An amuse-bouche comprises a mound of Cornish crab meat topped with discs of crunchy celeriac, atop a bed of clementine jelly. The dish lacks no culinary skill, but the flavour isn’t particularly exciting, either. The crab is a fine, palate cleansing pre-starter, but it’s the coffee infused butter served with the bread that’s most striking. The implement of coffee does seem bizarre (and it isn’t the meal’s only outlandish use of coffee), but the ground beans have a pleasant bitter-sweetness that works particularly well alongside relentlessly whipped butter and heavily salted sourdough.

The Berlingots are, by far, the best thing tasted at La Dame de Pic. Perfectly executed parcels of thin pasta the colour of nori are filled with soft, lightly smoked Pélardon cheese then garnished with wild mushrooms with earthy flavours that complement the cheese, topped with a foam of Tonka bean and Voatsiperifery pepper – a rare, zesty spice from Madagascar. Unlike nearly every other foam used in London restaurants, this tastes exactly as promised. As is the essence of delivering outstanding food at this level, all elements of the dish work in harmony instead of competing to overpower one another on the palate.

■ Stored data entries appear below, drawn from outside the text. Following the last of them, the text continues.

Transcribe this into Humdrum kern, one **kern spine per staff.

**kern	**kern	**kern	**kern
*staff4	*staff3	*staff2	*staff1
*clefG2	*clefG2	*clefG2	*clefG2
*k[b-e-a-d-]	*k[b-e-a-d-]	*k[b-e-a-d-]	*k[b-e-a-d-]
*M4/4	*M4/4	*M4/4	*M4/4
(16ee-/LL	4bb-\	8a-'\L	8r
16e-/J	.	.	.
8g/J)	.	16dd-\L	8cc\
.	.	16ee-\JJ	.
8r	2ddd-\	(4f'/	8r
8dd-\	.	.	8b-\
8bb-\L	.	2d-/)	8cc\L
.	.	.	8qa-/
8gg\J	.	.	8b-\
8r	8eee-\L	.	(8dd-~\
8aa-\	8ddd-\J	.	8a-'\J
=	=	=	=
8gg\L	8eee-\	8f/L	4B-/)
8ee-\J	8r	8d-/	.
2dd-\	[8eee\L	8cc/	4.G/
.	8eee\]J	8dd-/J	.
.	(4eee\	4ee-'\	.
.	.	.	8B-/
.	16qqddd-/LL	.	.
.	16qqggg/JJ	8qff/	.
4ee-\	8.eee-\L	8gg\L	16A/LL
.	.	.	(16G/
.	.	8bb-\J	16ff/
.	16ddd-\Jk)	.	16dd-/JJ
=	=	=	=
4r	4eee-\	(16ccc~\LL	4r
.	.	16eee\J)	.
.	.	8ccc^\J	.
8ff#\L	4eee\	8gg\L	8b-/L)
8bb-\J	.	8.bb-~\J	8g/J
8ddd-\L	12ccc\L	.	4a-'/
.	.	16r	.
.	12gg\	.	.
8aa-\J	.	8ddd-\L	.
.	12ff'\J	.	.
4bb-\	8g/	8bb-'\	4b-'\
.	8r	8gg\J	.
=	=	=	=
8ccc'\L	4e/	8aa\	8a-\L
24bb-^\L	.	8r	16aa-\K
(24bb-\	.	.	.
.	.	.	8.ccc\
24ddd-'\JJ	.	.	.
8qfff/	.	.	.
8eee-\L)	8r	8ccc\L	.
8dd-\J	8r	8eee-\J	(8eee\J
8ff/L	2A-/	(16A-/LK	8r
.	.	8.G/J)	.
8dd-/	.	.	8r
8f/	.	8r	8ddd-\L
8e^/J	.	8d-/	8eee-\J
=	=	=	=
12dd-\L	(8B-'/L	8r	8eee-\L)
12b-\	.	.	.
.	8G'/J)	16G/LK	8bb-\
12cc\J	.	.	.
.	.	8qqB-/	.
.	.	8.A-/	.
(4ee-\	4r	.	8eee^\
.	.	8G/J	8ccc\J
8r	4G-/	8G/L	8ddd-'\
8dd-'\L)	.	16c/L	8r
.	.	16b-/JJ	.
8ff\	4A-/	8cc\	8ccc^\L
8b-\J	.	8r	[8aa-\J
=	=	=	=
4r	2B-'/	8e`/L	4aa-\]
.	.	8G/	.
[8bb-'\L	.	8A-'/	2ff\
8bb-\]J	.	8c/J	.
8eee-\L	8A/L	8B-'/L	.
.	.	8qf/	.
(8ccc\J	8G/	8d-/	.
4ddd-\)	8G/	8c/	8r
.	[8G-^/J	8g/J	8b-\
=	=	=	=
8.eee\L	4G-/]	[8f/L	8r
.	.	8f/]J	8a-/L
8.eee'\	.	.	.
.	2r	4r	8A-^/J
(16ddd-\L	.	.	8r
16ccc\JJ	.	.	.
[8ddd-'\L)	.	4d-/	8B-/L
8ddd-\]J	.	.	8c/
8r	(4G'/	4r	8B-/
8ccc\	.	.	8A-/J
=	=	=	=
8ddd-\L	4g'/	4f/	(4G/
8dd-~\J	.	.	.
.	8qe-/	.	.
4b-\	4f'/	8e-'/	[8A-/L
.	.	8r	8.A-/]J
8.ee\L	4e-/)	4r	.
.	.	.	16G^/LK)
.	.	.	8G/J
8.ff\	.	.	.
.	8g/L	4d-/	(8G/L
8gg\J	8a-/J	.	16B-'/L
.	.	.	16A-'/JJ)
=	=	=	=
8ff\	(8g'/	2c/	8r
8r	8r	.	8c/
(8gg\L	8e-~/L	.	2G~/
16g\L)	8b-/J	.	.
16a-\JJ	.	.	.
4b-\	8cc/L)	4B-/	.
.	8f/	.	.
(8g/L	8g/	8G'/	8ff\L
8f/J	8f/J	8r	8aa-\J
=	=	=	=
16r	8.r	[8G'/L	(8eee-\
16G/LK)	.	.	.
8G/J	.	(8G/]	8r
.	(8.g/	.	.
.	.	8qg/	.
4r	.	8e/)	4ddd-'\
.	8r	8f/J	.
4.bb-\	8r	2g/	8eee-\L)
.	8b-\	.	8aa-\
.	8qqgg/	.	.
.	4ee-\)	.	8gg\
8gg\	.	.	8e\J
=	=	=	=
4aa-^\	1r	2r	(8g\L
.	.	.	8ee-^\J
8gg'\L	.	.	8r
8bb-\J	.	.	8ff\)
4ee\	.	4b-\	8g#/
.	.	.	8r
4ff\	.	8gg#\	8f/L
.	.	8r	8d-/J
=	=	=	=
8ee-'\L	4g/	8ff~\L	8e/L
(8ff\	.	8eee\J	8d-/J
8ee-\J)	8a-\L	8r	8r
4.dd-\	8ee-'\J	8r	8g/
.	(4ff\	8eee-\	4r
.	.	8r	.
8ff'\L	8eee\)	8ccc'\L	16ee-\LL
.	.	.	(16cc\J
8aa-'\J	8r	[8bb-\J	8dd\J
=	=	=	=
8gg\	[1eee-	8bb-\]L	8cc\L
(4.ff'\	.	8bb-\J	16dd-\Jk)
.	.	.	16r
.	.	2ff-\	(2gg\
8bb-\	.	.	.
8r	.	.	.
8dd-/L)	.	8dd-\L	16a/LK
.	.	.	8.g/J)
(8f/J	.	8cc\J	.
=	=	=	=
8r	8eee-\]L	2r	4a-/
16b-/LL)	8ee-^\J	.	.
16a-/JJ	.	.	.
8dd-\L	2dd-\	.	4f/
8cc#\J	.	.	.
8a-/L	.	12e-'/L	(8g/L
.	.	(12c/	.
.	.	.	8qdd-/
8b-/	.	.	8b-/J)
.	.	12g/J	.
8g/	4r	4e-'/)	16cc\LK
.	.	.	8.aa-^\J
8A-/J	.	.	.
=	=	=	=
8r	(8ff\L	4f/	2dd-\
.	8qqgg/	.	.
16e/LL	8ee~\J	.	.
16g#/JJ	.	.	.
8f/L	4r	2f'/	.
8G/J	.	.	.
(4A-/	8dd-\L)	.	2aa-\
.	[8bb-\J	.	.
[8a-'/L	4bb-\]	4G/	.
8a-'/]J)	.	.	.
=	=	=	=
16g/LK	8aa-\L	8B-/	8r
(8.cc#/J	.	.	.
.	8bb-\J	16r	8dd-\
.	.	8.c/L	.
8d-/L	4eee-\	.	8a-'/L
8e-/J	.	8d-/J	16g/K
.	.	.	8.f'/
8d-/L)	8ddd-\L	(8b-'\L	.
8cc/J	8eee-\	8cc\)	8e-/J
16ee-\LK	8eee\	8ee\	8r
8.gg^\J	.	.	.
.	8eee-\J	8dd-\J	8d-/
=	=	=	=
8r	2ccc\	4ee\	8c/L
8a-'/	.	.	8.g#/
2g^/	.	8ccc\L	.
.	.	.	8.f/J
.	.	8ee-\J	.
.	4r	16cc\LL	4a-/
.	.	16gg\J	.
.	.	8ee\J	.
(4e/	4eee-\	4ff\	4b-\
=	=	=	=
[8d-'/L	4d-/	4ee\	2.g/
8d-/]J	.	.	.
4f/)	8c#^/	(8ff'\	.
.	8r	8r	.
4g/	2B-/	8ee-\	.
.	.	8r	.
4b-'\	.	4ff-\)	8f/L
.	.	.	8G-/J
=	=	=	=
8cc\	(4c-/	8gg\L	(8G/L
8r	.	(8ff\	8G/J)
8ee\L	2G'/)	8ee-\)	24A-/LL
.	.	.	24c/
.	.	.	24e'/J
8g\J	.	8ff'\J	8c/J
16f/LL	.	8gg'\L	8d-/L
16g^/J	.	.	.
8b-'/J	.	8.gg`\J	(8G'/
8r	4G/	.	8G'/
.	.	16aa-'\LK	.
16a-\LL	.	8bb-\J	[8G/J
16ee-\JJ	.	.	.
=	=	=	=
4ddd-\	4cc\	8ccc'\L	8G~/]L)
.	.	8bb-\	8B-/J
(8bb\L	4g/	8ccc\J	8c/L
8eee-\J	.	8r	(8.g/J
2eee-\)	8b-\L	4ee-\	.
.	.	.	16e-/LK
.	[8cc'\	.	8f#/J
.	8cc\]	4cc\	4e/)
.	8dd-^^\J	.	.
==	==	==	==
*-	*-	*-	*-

Hereford beef, again, showcases the chef’s evident obsession with coffee as an ingredient. A hunk of topside is roasted with Monts Amaro coffee and cinnamon leaves, lending some more bitter-sweetness. The beef is cooked properly, while a puree of celeriac with brown butter complements the beef, yet the addition of gin is an atrocity – no matter how innovative. A pigeon dish from the a la carte menu is a far better choice. Artistically presented to resemble a pigeon in flight, the dish showcases two slivers of breast just on the right side of being undercooked (as preferred), joined by a bouillon of Combawa citrus. The cooking of the breast is fine, paired with the broth and some prevalent liquorice from the smoking of the bird, though it’s the confit leg that’s so delicious it demands to be taken in hand so that every last piece of meat can be devoured.

On paper, a pre-dessert of brie and vanilla seems risky but, with subtlety, fairly simple to execute well. Alas, the two flavours are virtually absent, instead forcing a powerful whack of unexpected coffee upon us, completely knocking the balance and rendering the dish unpleasant. The obsessively Instagrammed white millefeuille, however, manages to rescue the end of the meal. The presentation of the cuboid dessert with four blobs of Voatsiperifery pepper foam looks clinically clean. Like Joey Essex’s teeth, the plate and its content is so white, it seems optically synthetic. When broken into, however, layers of puff pastry with jasmine jelly and vanilla cream are redolent of the French classic, but refined in such a way that can be expected from the chef’s signature dessert.

The food served here is meticulously crafted with a level of precision seldom found thought the city, but it’s largely very expensive. Although the food isn’t necessarily the best available nearby within this price bracket, a true sense of occasion can be guaranteed with an evening visit. And with these credentials and this setting – it’s just a matter of time before La Dame de Pic will become one of London’s destination restaurants for the summer.